Cluster 2: The review helpfulness of this cluster is distributed across all frequencies, with less than cluster 1 at review helpfulness 0, and the purchasing frequency is distributed between 1 and 3.
Based on our analysis, we can summarise the features of these two clusters. And provide some suggestions for amazon.
For Cluster 1, they are active shoppers, always on the lookout for new products and offers, and often use the “save for later” feature to save items, and value other factors such as marketing or promotions more than reviews.
For Cluster 2, they may only shop when they need to, use the save for later” feature infrequently. they are cautious consumers, tend to spend more time evaluating products and making multiple comparisons based on reviews.
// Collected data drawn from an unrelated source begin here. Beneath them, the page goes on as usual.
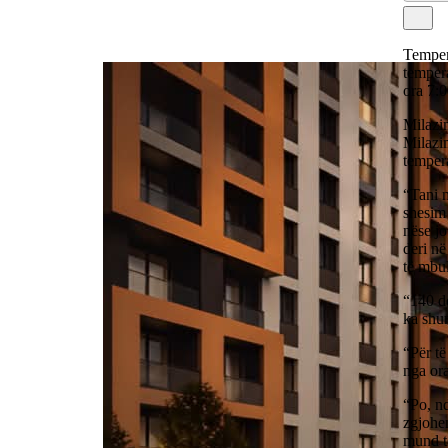
Tempera
tempera
ora 7:0
Milazim
Milazim
tempera
“Tani n
shesim 
nëse j
deri në
të mbul
“140 d
ka shum
“Për të
nga ora
“Po, nd
zgjohen
mund të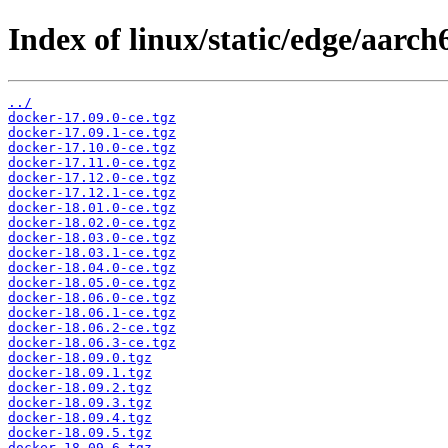
Index of linux/static/edge/aarch
../
docker-17.09.0-ce.tgz
docker-17.09.1-ce.tgz
docker-17.10.0-ce.tgz
docker-17.11.0-ce.tgz
docker-17.12.0-ce.tgz
docker-17.12.1-ce.tgz
docker-18.01.0-ce.tgz
docker-18.02.0-ce.tgz
docker-18.03.0-ce.tgz
docker-18.03.1-ce.tgz
docker-18.04.0-ce.tgz
docker-18.05.0-ce.tgz
docker-18.06.0-ce.tgz
docker-18.06.1-ce.tgz
docker-18.06.2-ce.tgz
docker-18.06.3-ce.tgz
docker-18.09.0.tgz
docker-18.09.1.tgz
docker-18.09.2.tgz
docker-18.09.3.tgz
docker-18.09.4.tgz
docker-18.09.5.tgz
docker-18.09.6.tgz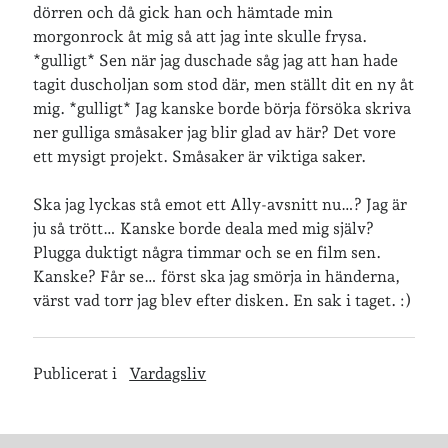
dörren och då gick han och hämtade min
morgonrock åt mig så att jag inte skulle frysa.
*gulligt* Sen när jag duschade såg jag att han hade
Jag bokför
min läsning på Goodreads
.
tagit duscholjan som stod där, men ställt dit en ny åt
mig. *gulligt* Jag kanske borde börja försöka skriva
ner gulliga småsaker jag blir glad av här? Det vore
Geocaching
ett mysigt projekt. Småsaker är viktiga saker.
Ska jag lyckas stå emot ett Ally-avsnitt nu…? Jag är
ju så trött… Kanske borde deala med mig själv?
Plugga duktigt några timmar och se en film sen.
Kanske? Får se… först ska jag smörja in händerna,
värst vad torr jag blev efter disken. En sak i taget. :)
Publicerat i
Vardagsliv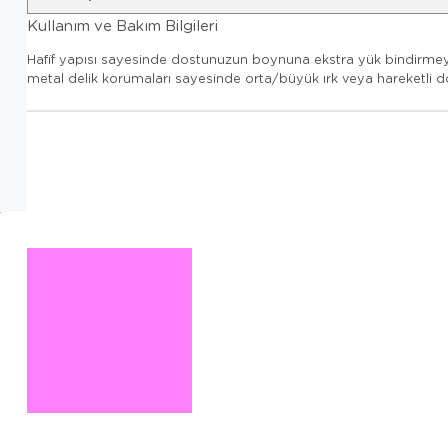
Kullanım ve Bakım Bilgileri
Hafif yapısı sayesinde dostunuzun boynuna ekstra yük bindirmeyen
metal delik korumaları sayesinde orta/büyük ırk veya hareketli do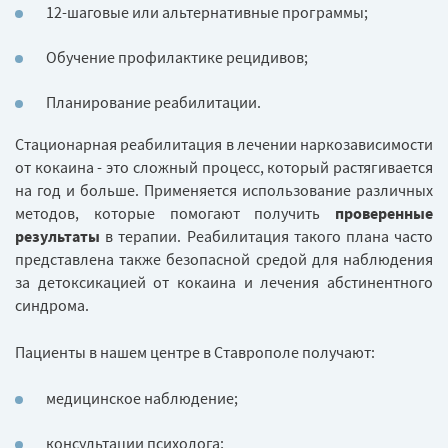
12-шаговые или альтернативные программы;
Обучение профилактике рецидивов;
Планирование реабилитации.
Стационарная реабилитация в лечении наркозависимости
от кокаина - это сложный процесс, который растягивается
на год и больше. Применяется использование различных
методов, которые помогают получить
проверенные
результаты
в терапии. Реабилитация такого плана часто
представлена также безопасной средой для наблюдения
за детоксикацией от кокаина и лечения абстинентного
синдрома.
Пациенты в нашем центре в Ставрополе получают:
медицинское наблюдение;
консультации психолога;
From a marketing perspective:
For Cluster 1, the marketing team can focus on launching frequent promotions to highlight new products. They can also prioritise marketing campaigns that emphasise offers and discounts.
For Cluster 2, marketing teams can take a more informative approach, providing detailed product information and using customer reviews to build trust.
From a product development perspective:
For Cluster 1, product development teams can focus on introducing new features related to the “Save for Later” feature or enhancing the user experience for active shoppers.
For Cluster 2, they can prioritise features to improve the review and comparison process. They could improve the usability of the review section, provide comparison tools, and provide detailed product descriptions.